At least n=7-9 mice/group are shown in the figure 5C. We will revise accordingly.
Reviewer #3 (Public Review):
Summary:
NPRL2/TUSC4 is a tumor suppressor gene whose expression is reduced in many cancers including NSCLC. This study presents a novel finding on NPRL2 gene therapy, which induces antitumor activity on aPD1-resistant tumors. Since KRAS/STK11 mutant tumors were reported to be less benefited from ICIs, this study has potential clinical application value.
Strengths:
This work uncovers the advantage of NPRL2 gene therapy by using humanized models and multiple cell lines. Moreover, via immune cell depletion studies, the mechanism of NPRL2 gene therapy has focused on dendritic cells and CD8+T cells.
Weaknesses:
A major concern would be the lack of systematic, and logical rigor. This work did not present a link between apoptosis and antigen presenting induced by NPRL2 restoration. There is no evidence proving that the PI3K/AKT/mTOR signaling pathway is related to antigen presenting, which is the major reason of NPRL2 induced antitumor response. Therefore, the two parts may not support each other logically.

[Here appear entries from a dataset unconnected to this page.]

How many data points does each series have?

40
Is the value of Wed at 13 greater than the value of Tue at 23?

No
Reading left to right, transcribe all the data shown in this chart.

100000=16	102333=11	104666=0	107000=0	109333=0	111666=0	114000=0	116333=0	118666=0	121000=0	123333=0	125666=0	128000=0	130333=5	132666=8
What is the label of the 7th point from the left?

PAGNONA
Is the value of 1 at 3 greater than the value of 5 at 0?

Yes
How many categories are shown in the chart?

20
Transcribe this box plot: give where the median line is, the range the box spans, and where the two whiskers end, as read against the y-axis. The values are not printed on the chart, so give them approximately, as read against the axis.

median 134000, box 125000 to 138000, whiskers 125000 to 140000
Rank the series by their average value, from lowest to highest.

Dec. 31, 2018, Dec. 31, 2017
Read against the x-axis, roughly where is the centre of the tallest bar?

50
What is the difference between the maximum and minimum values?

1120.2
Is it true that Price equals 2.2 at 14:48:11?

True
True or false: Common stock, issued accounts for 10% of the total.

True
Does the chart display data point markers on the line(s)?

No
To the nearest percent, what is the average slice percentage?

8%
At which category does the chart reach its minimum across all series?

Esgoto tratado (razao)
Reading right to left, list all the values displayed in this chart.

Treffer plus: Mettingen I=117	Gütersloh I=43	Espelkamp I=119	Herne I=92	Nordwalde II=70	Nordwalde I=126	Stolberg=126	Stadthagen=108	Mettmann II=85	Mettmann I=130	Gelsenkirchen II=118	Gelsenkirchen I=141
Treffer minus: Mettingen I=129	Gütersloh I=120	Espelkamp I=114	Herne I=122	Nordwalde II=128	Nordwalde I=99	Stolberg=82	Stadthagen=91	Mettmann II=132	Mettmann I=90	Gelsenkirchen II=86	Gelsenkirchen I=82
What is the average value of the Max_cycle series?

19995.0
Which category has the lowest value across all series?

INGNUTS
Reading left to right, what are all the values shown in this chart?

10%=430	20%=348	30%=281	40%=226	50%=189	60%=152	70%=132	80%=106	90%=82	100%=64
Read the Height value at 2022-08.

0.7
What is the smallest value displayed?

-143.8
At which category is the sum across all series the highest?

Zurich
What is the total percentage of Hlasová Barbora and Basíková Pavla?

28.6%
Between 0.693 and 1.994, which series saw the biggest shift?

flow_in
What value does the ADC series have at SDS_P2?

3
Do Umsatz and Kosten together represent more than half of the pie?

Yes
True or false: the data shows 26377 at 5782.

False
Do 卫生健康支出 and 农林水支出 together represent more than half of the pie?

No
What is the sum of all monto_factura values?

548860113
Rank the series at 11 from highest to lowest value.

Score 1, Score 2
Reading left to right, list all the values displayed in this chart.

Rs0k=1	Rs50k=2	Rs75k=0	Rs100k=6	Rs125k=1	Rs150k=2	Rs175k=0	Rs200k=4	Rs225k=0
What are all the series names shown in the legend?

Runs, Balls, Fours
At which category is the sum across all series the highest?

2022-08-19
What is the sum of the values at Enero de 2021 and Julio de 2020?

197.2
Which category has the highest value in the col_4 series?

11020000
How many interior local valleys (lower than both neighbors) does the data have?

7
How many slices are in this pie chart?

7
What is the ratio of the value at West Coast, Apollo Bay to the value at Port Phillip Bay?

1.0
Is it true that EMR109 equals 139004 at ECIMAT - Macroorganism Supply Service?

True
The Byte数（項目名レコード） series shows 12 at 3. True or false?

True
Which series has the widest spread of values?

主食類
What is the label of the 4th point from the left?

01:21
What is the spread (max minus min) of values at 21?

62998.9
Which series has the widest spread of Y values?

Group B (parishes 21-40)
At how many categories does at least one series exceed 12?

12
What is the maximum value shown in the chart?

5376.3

Thank you for your review and comments. We agree that future studies are necessary to establish a direct link between apoptosis and antigen presentation induced by NPRL2 restoration, as well as NPRL2-mediated downregulation of PI3K/AKT/mTOR signaling and its direct effect on antigen presentation. Although NPRL2 restoration directly induced apoptosis in several cell lines shown in Figure 1C and Figure 8Q and significantly increased the number of antigen-presenting DC cells in the tumor microenvironment upon NPRL2 treatment or NPRL2 restoration. Similarly, NPRL2 restoration downregulated the PI3K/AKT/mTOR pathway, which was associated with increased antitumor immunity.